Amasya Taşova ilçesinde 20 gün kalarak çocuklar için Lunapark kurup, onları eğlendirmek istediler. Ama Belediye Başkanı ile Kaymakamın izin verme eğiliminde olmasına karşın, emniyet amiri izin verilmesini engellemeyi başardı.
12 Haziran’da Tokat-Erba Gökçe tepe Yayla Şenliklerinde 1 gün kaldılar; 14 Haziran’da başlayan Tokat- Niksar Orhanlar köyü şenliğinde ise 2 gün geçirdiler.  Bu arada sel felaketini de yaşadılar.
ONLARIN ONURLU YAŞAMI SÜRER GİDER
Romanlarımız şu sıralarda Sivas’ın Yıldızeli kazasında konaklayarak başka bir yayla için izin almaya çalışıyorlar. Önemli dertleri ise bu yıl Perşembe yayla şenliklerine, komiteden izinli katılımları olabilecek mi acaba...?
Romanlar evlerine dönüşlerinde ise, Dikili’den Bergama ve Ayvalık’a kadar yayılan bir alanda zeytin, mandalina, portakal, pamuk toplama işlerinde çalışırlar. Çocukları boş zamanlarında cumartesi ve pazar günleri demir, kâğıt atıkları toplayarak aile geçimine katkıda bulunurlar. Emekleri ve alın terleriyle onurlu yaşamları sürer gider.

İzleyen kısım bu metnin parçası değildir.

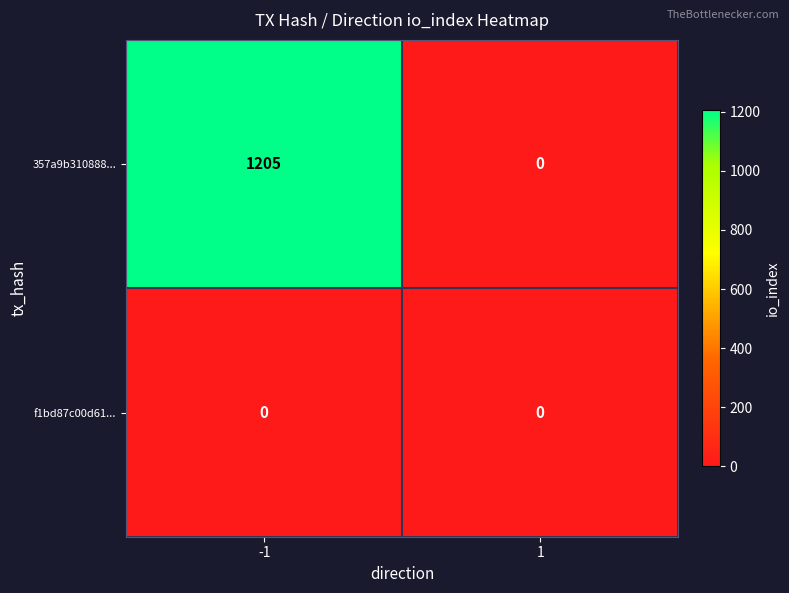

Reading left to right, what are all the values shown in this chart?

357a9b310888...: -1=1205	1=0
f1bd87c00d61...: -1=0	1=0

Türkiye coğrafyasında kökleri 10. yüzyıla kadar giden, hatta tarihteki en eski yerleşim merkezleri olan, Osmanlının “buçuk millet” saydığı Romanların halk arasındaki itibarı buçuktan öteye geçememiştir henüz… İstanbul’un tarihi yarımadasında 600yıldır yaşayan, aylık gelirleri 300-500 geçemeyen Sulukule Romanlarının Kentsel Dönüşüm rantı altında yerle bir edilen evleri ve kültürleri, Tokinin insafsız kucağına bırakılmıştır. Gerici yöneticilerin de onayı ve katılımı ile Irkçı saldırıya, linç girişimine dönüşen Manisa’nın Serendi ilçesindeki Roman yurttaşlarımız, Gördes İlçesine zorunlu sürgün olarak evlerinden koparılarak gönderilmiştir.
Bu ülkenin, en az  sürenleri kadar, yaşama hakkına sahip olan Romanlar yayla insanlarının dostlarıdırlar...

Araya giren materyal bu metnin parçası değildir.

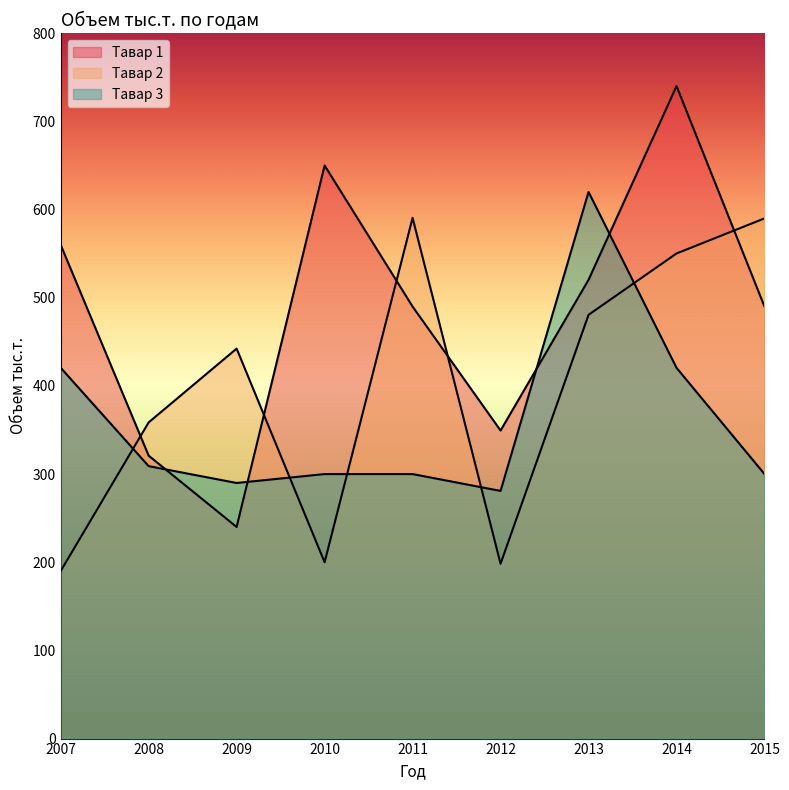

Which series has the largest range (max minus min)?

Тавар 1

ROMANLARI GÖREMEMENİN ÜZÜNTÜSÜ
Bu yazı; her yıl Perşembe yaylasında görmeye alışkın olduğum Roman dostlarımı görememenin üzüntüsünden kaynaklandı.
‘Roman Açılımı’ yapan hükümet, açılım saçılım olmadan, Romanlara kapatılan Perşembe Yaylasını yeniden onlara açarak, önemli bir samimiyet testi verecektir. Yoksa eşit vatandaşlar düzeyinde olmaları gereken Roman yurttaşlarımıza ayrımcılık yapıldığı, yaşama haklarının bir anlamda gasp edildiği doğrulanacak.  Bu denli bir hak ihlali olabilir mi acaba? Yerel yönetimlerin görevi bu mu olmalıydı?